Il riformismo demolibertario
Il green non green della Cina

Dando uno sguardo globale alle emissioni di CO2 è evidente il peso schiacciante della Cina.

Solo a Guangzhou, città con più di 18 milioni di abitanti al sud della Cina, sono attivi tanti produttori di pale eoliche, pannelli solari, pompe di calore, auto elettriche con export mondiali da capogiro. L’economia di quel polo industriale cinese, però, è caratterizzata ancora da una enorme presenza di carbone, e nuove centrali aprono ogni anno. Il paradosso della pseudo-transizione energetica cinese arriva a pervertire gli stessi obiettivi globali di ogni programma di transizione green, perché la Cina è sì leader nell’industria delle tecnologie pulite ma al contempo è leader di emissioni di CO2 con l’apertura di due centrali a carbone su tre nel 2023.

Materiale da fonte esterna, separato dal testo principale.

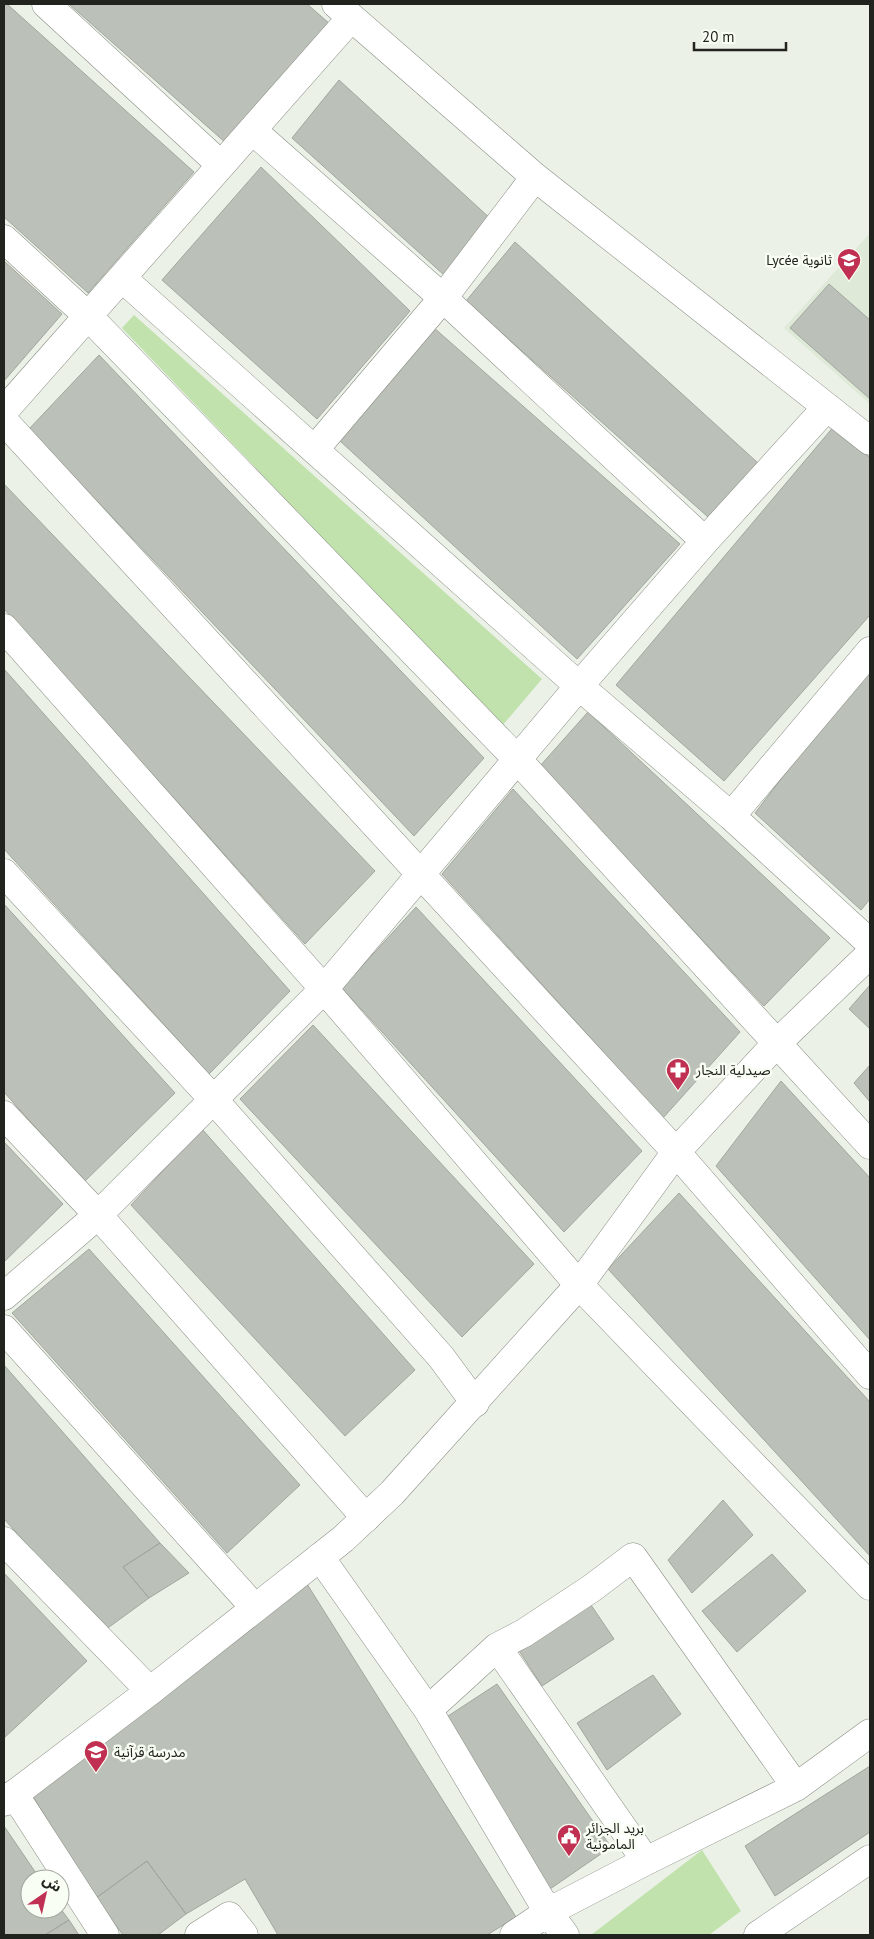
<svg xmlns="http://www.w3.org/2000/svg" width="874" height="1939" font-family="'PT Sans','Noto Sans Arabic',sans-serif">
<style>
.built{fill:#dee9d8}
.green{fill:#c1e2ac}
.building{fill:#bbc1b8;stroke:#a1a79e}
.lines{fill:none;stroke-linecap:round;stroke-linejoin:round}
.street-casing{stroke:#888e84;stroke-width:29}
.secondary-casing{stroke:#888e84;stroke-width:29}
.street{stroke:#fff;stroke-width:28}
.secondary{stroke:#fff;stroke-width:28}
.labels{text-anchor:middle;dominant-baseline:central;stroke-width:5;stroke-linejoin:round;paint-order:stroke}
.poi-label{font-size:14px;fill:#21231f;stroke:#f8fef4;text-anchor:start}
</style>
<rect width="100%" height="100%" fill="#ebf1e7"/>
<!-- built -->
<path class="built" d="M870,233v171l-86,-76z"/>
<!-- green -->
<path class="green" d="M134,315l408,364 -40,47 -380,-398z
M702,1850l39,61 -32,24h-118z"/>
<!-- building -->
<path class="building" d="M4,4h3l187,168 -106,121 -84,-76z
M69,4h238l23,20 -103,120z
M339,80l153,140 -48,55 -152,-137z
M261,167l149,144 -93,108 -155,-139z
M515,242l243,221 -50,54 -242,-216z
M4,261l58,53 -58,67z
M829,284l41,36v79l-80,-71z
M433,327l247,217 -103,115 -238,-219z
M99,355l385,403 -70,78 -385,-407z
M835,425l35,33v157l-146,166 -108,-96z
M4,484l371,387 -70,73 -301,-335z
M870,663v236l-9,11 -106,-97z
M4,669l286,322 -81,83 -205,-225z
M588,712l242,226 -66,68 -224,-240z
M513,789l227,243 -77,86 -221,-244z
M4,904l171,189 -91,89 -80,-90z
M416,907l226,244 -78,81 -222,-244z
M870,985v44l-21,-20z
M313,1025l221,239 -72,73 -222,-238z
M870,1065v37l-16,-19z
M781,1081l89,97v162l-154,-174z
M202,1129l213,241 -70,66 -214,-231z
M4,1142l59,62 -59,58z
M679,1193l191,209v154l-262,-287z
M89,1249l211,236 -73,68 -215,-240z
M4,1365l156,178 -37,24 26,31 -44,32 -101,-111z
M723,1500l30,35 -61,58 -24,-33z
M160,1543l29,30 -40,25 -26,-31z
M772,1554l34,37 -69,61 -35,-41z
M4,1573l83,88 -83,77z
M307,1584l209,333 -29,18h-209l-33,-56 -59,35 -39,-53 -51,37 -64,-103z
M587,1599l27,40 -72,47 -26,-40z
M653,1675l28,39 -74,56 -30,-47z
M497,1684l114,163 -61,42 -105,-171z
M870,1766v66l-95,64 -30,-50z
M4,1826l36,53h-10v30h30v-1l9,12 -24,15h-41z
M147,1861l39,53 -28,21h-35l-27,-37z
M69,1920l10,15h-34z"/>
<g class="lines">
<!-- street casing -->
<g class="street-casing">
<path id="street" d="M46,4l175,161
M336,4l199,173 335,264
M252,130l191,168 262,243
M4,239l84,77 428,442 354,387
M122,278l457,408 152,130 139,127
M4,411l347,-393
M4,421l672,731 194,223
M315,449l128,-151 92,-121
M4,628l320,361 255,296 291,301
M731,816l139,-165
M4,873l209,226 228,258 34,46
M4,1115l94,100 268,303
M4,1296l94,-81 226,-226 255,-303 126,-145 122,-134
M4,1329l251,279
M4,1541l146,150
M320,1557l108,153 120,202 17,23
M497,1647l149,214
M428,1710l69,-63 27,-14 68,-45 41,-31 163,230
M14,1794l91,141
M199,1935l30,-19 15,19
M514,1935l34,-23 98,-51 150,-74 74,-54
M758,1935l112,-76"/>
</g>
<!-- secondary casing -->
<g class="secondary-casing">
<path id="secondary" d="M4,1802l146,-111 193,-152 49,-46 187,-208 97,-133 100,-108 94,-90"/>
</g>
<!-- street -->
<use href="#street" class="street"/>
<!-- secondary -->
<use href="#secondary" class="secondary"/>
</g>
<!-- icons -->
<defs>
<g id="school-pin" transform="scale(1.25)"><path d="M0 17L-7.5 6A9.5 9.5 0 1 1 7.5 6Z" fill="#c03052" stroke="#f8fef4"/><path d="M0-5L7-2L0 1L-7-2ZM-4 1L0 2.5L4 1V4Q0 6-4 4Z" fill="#fff"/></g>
<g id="pharmacy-pin" transform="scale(1.25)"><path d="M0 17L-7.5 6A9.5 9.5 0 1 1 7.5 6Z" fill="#c03052" stroke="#f8fef4"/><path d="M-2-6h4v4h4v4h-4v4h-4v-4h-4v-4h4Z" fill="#fff"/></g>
<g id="civic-pin" transform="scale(1.25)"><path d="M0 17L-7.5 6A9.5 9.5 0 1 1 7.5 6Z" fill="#c03052" stroke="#f8fef4"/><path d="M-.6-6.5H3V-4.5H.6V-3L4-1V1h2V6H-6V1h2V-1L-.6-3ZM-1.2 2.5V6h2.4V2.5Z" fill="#fff"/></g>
</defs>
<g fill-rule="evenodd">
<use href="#school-pin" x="849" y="260"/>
<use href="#pharmacy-pin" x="678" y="1070"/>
<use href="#school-pin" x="96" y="1752"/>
<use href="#civic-pin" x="569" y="1836"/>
</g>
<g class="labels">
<!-- poi labels -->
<g class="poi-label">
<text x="832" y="260" text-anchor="end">Lycée ثانوية</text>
<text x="696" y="1070">صيدلية النجار</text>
<text x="114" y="1752">مدرسة قرآنية</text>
<text x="586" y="1828">بريد الجزائر<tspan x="586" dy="16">المامونية</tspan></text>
</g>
</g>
<!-- border -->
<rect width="874" height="1939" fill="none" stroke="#21231f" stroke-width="10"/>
<!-- north arrow -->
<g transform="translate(45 1894) rotate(34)"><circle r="24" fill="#f8fef4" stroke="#a2a69f"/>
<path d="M0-4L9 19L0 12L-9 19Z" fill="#c03052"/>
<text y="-8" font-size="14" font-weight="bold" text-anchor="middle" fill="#21231f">ش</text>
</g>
<!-- scale -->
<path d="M694 42v8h92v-8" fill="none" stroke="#21231f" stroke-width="2.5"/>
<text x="702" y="42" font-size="15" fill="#21231f" stroke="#f8fef4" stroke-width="4" paint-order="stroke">20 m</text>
</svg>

Di recente si è tenuto a Pechino il Forum sulla Cooperazione tra la Cina e i Paesi arabi, dove Xi Jinping ha evidenziato l’esigenza d’implementare i rapporti arabo-cinesi proprio in campo energetico. Pechino dipende in modo assolutamente rilevante dagli altri Paesi nelle importazioni di greggio, soprattutto negli ultimi due decenni, mentre gli USA diminuiscono di gran lunga i barili di importazioni nette al giorno.

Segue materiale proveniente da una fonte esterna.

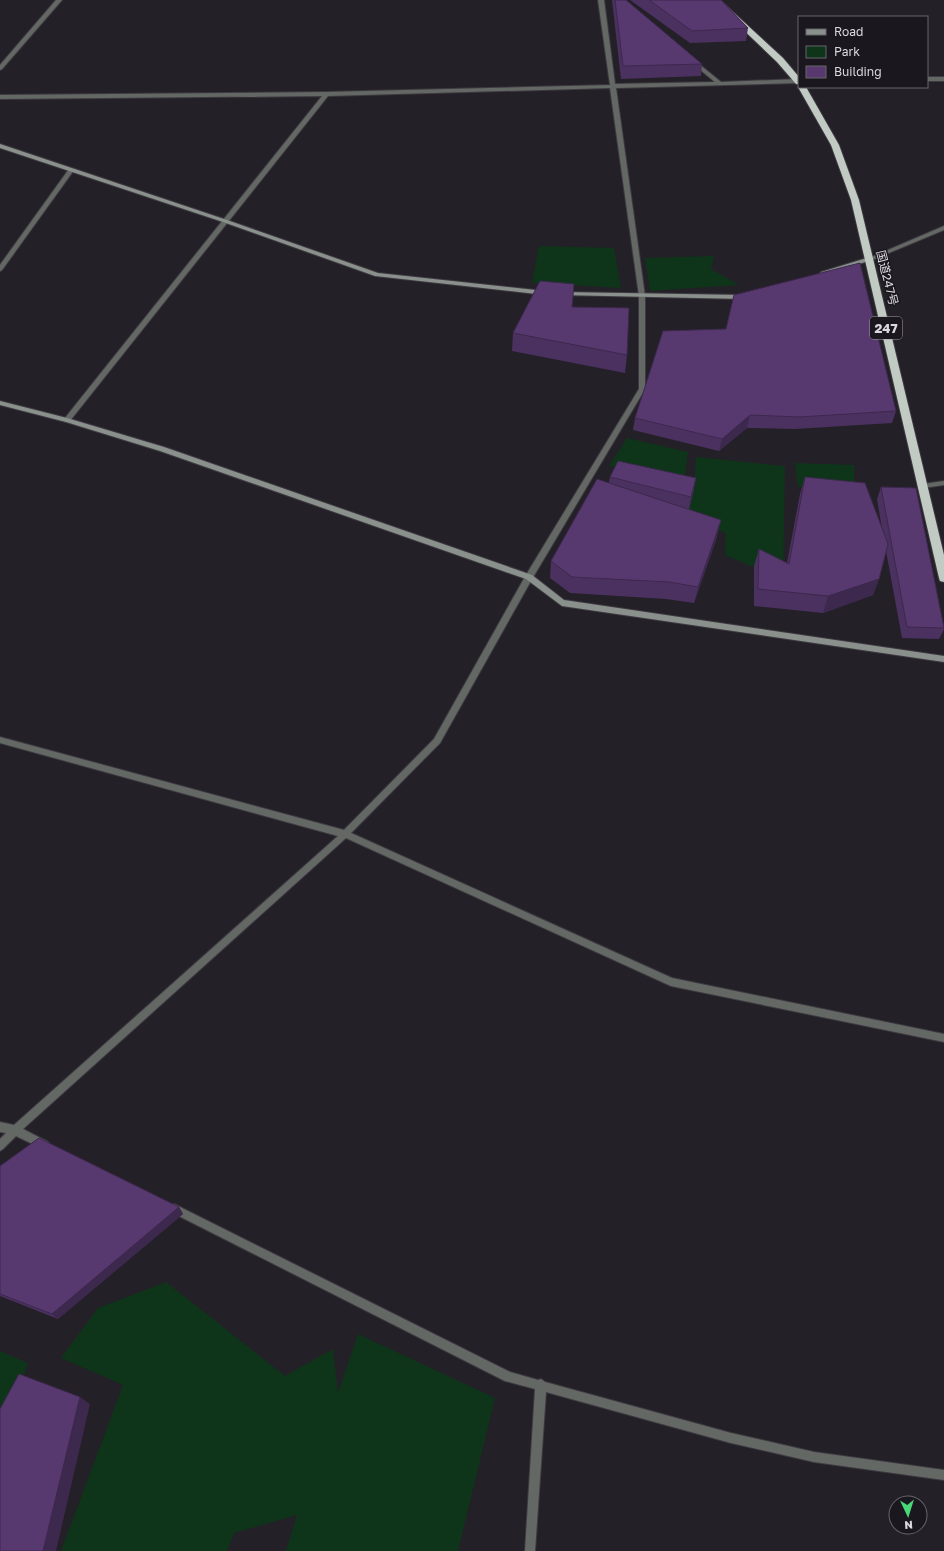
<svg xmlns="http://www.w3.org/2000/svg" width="944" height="1551" viewBox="0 0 944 1551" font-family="'Golos Text','Noto Sans JP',sans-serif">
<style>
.green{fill:#0e351a}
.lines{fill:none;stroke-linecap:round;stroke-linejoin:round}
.street-casing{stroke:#3e3a41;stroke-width:2}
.secondary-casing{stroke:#3e3a41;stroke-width:2}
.highway-casing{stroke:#3e3a41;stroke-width:2}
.street{fill:#646865;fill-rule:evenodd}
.secondary{fill:#8a908b;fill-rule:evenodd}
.highway{fill:#c1cbc3;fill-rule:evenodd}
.wall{fill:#4b315f}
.shaded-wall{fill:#3d284e}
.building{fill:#57396f;stroke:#3d284e}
.labels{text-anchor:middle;stroke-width:3;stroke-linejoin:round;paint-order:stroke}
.far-street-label{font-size:12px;fill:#dbd8de;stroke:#1a171e}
.shield{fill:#1a171e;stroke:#a19ea4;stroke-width:1}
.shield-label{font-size:13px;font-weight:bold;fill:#dbd8de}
</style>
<rect width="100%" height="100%" fill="#242027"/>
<!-- green -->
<path class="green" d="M539 246 614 248 621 288 532 283Z
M714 256 711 269 739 285 650 291 645 258Z
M627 438 688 452 684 483 609 466Z
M696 457 785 466 783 580 725 555 726 533 655 508 694 490Z
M795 463 854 465V489L798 487Z
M166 1282 285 1376 333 1349 338 1393 358 1334 495 1398 458 1551H286L297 1515 234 1533 227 1551H61L123 1385 61 1358 98 1308Z
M0 1351 28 1363 0 1440Z"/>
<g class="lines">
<defs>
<path id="street" d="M56 0H62L2 69 0 70V65Z
M598 0H604L615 84 715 82 692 63V61L694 60 721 82 799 79V83L616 88 645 296V389L532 579 440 743 351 833 672 978 944 1034V1042L671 986 346 838 23 1129 48 1142 50 1145 48 1148 45 1150 16 1136 3 1149 0 1151V1139L6 1133 0 1132V1122L14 1125 338 836 0 743V737L344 830 434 739 526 575 639 389V296L610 88 328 96 69 422H65V418L322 96 0 99V95L326 92 610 85Z
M927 77H944V81H927Z
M69 169 74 170 2 270 0 271V265Z
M944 226V230L872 260 870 261 867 259Z
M944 481V485L923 488 920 486 923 484Z
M174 1204 510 1372 538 1380 541 1379 545 1382 731 1433 814 1452 944 1470V1480L814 1462 731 1443 546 1392 535 1551H525L535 1389 505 1381 171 1212 169 1209 171 1206Z"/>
<path id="secondary" d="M0 144 227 220 378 273 545 291 548 293 545 295 375 276 223 222 0 148Z
M870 257 873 259 872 260 823 275 820 273 821 272Z
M562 292 743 295 746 297 743 299 560 295 559 294Z
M0 401 67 418 164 447 532 575 564 600 944 656V662L562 606 526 579 160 451 66 422 0 405Z"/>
<path id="highway" d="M712 0H720L783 58 799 77V84H796L777 62Z
M799 86V87H806L839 145 859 200 944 555V582L940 581 939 578 851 200 831 145 798 87Z"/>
</defs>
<!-- street casing -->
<use href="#street" class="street-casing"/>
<!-- secondary casing -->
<use href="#secondary" class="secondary-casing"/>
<!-- highway casing -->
<use href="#highway" class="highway-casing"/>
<!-- street -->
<use href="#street" class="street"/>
<!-- secondary -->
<use href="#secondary" class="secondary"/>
<!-- highway -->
<use href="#highway" class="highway"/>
</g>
<!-- wall -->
<path class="wall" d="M612 0H626L702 64 701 76 621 79Z
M630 0H721L748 28 746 41 690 43Z
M513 333 627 355 625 373 512 351Z
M896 411 892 423 795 429 747 428 719 451 633 430 635 418Z
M610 477 694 490 689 509 717 537 694 603 666 599 570 593 550 578 551 561 609 482Z
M805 477 882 529 877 499 881 487 944 626V629L939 639 902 638 886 551 879 579 873 595 823 613 754 606V566L759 549 787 563 800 494Z
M0 1166 179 1207 183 1214 58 1319 0 1296Z"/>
<!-- shaded-wall -->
<path class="shaded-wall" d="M750 415 747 428 719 451 722 439Z
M696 478 694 490 688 509 691 497Z
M721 520 717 537 694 603 698 587Z
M879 579 873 595 823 613 828 596Z
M179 1207 183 1214 58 1319 52 1314Z
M80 1397 90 1404 56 1551H43Z"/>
<!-- building -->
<path class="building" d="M615 0H626L702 64 623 66Z
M649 0H721L748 28 692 31Z
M860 263 896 411 799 417 750 415 722 439 635 418 663 331 726 329 734 295Z
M540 281 574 284 572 307 629 308 627 355 513 333Z
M618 461 696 478 691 497 610 477Z
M805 477 865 483 888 544 879 579 828 596 758 589 759 549 789 564Z
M597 479 721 520 698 587 669 582 572 577 551 561Z
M881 487 916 488 944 628 907 627Z
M39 1138 179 1207 52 1314 0 1294V1166Z
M19 1374 80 1397 43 1551H0V1409Z"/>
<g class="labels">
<!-- far-street labels -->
<g class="far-street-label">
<text transform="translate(887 278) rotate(76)" y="4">国道247号</text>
</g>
<!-- shield labels -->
<rect class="shield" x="870" y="317" width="32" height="22" rx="3"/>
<g class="shield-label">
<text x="886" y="333">247</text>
</g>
</g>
<!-- legend -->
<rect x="798" y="16" width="130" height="72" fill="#1a171e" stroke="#67646b"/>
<rect x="806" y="29" width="20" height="6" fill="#8a908b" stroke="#67646b"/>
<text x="834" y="36" font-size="12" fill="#dbd8de">Road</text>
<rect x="806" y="46" width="20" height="12" fill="#0e351a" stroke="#67646b"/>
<text x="834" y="56" font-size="12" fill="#dbd8de">Park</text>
<rect x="806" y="66" width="20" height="12" fill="#57396f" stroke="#67646b"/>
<text x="834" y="76" font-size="12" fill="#dbd8de">Building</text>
<!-- north arrow -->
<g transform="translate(908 1515) rotate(176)"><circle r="19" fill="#1a171e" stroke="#67646b"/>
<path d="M0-3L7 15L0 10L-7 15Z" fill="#4ad778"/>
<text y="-6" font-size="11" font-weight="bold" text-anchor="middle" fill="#dbd8de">N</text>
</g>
</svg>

Siccome la Cina necessiterebbe del petrolio mediorientale in quantità sempre crescenti, è giunto il tempo di avviare una nuova politica euro-atlantica, con l’Italia pioniera e proponitrice, patria italeuropea: non perdiamo l’occasione al riguardo.

In questa nuova politica potremmo trovare i modi per imporre alla Cina – prima di tutti – una netta diminuzione delle emissioni di CO2 unitamente al rispetto dei diritti umani, civili e sociali dei lavoratori tutti.

D’altronde l’Italia può insegnare, prima di tutto a se stessa, e all’Unione europea intera il principio secondo cui l’Europa deve essere democratica e fondata sul lavoro. L’Unione europea non si farà sfuggire queste piste evolutive, anzitutto perché esse risultano oggettivamente urgenti.